Short task: Rewrite the material starting at its first line and ending at the line containing "scientific name: Osmitopsis asteriscoides", substituting "vernacular name" for "common name" and keeping all else unchanged.

** START Material provided **

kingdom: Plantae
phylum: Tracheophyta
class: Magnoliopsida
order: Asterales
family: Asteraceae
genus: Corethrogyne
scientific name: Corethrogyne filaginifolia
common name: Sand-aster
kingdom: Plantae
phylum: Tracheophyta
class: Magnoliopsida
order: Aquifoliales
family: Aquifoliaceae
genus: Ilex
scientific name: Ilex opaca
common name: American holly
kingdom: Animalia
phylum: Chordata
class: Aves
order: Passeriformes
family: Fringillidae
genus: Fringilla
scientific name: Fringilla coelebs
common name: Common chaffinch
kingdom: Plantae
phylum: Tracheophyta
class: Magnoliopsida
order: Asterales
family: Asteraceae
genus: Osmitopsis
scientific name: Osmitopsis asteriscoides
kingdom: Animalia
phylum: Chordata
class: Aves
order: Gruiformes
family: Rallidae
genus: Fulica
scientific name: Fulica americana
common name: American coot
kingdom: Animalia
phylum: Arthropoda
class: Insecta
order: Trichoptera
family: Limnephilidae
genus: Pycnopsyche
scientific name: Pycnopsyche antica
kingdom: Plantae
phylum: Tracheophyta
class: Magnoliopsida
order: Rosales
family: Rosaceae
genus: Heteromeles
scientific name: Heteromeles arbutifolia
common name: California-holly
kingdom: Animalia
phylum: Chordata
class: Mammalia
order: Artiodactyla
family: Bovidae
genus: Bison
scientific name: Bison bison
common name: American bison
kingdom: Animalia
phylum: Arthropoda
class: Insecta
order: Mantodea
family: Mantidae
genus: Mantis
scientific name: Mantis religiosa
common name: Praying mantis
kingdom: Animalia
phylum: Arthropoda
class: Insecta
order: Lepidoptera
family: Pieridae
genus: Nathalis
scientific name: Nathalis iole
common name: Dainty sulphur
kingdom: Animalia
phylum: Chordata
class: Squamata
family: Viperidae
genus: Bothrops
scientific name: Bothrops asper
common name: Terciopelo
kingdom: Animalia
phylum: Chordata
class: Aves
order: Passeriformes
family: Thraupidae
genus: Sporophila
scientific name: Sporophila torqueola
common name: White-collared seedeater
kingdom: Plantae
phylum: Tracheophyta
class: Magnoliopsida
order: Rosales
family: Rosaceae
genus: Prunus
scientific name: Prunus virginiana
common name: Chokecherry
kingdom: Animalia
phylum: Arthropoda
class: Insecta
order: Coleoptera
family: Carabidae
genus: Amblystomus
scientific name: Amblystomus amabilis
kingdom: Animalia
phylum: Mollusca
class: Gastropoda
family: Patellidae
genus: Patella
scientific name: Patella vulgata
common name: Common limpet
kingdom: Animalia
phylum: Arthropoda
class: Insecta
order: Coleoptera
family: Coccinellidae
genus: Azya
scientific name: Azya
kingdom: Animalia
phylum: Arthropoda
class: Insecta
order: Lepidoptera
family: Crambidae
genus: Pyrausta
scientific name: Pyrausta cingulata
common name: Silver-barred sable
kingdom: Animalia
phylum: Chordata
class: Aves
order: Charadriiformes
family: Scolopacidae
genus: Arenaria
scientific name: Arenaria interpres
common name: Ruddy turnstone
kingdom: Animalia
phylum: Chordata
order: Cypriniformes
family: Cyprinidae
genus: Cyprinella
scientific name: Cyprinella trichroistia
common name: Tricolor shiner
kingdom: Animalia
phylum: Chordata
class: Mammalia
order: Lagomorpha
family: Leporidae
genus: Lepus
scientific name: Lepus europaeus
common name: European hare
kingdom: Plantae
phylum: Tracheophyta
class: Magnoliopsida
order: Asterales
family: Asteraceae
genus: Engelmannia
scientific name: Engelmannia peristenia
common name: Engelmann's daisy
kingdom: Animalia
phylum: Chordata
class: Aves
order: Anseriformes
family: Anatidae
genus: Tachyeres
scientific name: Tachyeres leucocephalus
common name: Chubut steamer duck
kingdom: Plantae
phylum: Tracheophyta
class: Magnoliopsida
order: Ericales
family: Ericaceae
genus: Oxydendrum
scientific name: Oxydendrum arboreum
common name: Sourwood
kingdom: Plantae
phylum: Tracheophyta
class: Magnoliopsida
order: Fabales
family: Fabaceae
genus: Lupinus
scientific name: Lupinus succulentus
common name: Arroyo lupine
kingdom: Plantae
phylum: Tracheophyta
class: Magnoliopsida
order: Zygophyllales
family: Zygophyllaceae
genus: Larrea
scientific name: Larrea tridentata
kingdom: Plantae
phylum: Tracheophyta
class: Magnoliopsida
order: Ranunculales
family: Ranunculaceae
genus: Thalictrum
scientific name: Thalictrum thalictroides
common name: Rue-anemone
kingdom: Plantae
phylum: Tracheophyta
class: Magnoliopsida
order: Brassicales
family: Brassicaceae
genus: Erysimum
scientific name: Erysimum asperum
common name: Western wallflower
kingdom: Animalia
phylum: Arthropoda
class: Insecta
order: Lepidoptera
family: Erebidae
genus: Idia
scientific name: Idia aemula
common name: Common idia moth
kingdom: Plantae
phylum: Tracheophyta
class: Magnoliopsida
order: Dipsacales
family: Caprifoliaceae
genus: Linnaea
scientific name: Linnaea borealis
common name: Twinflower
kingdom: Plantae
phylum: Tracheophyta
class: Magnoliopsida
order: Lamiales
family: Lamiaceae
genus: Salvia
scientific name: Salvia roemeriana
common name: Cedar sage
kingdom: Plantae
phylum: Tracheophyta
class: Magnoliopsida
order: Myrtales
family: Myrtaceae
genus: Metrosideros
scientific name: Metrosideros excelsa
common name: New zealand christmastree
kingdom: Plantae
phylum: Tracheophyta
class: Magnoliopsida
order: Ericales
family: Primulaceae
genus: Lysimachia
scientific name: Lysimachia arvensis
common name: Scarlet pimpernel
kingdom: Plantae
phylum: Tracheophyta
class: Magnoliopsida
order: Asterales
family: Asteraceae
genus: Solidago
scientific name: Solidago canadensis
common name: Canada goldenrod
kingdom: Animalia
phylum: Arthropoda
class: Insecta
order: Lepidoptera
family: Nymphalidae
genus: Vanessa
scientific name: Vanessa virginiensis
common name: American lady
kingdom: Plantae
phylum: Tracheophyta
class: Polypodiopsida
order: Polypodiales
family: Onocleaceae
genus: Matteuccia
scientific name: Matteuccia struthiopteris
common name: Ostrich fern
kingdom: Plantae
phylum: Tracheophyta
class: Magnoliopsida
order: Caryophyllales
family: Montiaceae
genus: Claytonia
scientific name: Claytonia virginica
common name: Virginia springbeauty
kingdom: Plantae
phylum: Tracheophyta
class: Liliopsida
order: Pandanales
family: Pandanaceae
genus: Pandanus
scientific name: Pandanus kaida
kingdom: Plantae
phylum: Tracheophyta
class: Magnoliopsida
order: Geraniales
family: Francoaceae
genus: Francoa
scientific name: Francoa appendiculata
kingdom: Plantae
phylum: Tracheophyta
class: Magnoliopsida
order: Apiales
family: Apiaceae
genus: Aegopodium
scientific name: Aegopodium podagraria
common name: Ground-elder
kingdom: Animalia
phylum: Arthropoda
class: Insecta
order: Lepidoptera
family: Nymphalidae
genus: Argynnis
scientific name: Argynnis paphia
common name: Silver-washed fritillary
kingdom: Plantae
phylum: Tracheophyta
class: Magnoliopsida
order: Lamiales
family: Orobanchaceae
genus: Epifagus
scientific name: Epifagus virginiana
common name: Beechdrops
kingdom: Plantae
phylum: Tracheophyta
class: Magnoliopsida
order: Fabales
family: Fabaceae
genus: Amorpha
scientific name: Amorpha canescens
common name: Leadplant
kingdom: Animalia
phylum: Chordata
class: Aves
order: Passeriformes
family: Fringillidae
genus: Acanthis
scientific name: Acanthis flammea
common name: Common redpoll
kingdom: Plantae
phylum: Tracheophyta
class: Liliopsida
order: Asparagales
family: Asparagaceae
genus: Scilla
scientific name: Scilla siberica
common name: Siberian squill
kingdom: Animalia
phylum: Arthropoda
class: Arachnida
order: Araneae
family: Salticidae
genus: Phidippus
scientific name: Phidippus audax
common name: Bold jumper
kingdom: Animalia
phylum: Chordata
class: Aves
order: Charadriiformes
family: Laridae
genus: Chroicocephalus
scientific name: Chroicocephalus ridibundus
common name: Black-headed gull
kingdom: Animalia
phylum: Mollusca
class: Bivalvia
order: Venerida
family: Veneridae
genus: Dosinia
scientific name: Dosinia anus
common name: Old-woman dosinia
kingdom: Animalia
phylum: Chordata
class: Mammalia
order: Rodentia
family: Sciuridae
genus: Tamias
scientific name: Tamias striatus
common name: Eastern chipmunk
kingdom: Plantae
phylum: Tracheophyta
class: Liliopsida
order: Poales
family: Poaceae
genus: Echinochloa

** END Material provided **

Problem solution:
kingdom: Plantae
phylum: Tracheophyta
class: Magnoliopsida
order: Asterales
family: Asteraceae
genus: Corethrogyne
scientific name: Corethrogyne filaginifolia
vernacular name: Sand-aster
kingdom: Plantae
phylum: Tracheophyta
class: Magnoliopsida
order: Aquifoliales
family: Aquifoliaceae
genus: Ilex
scientific name: Ilex opaca
vernacular name: American holly
kingdom: Animalia
phylum: Chordata
class: Aves
order: Passeriformes
family: Fringillidae
genus: Fringilla
scientific name: Fringilla coelebs
vernacular name: Common chaffinch
kingdom: Plantae
phylum: Tracheophyta
class: Magnoliopsida
order: Asterales
family: Asteraceae
genus: Osmitopsis
scientific name: Osmitopsis asteriscoides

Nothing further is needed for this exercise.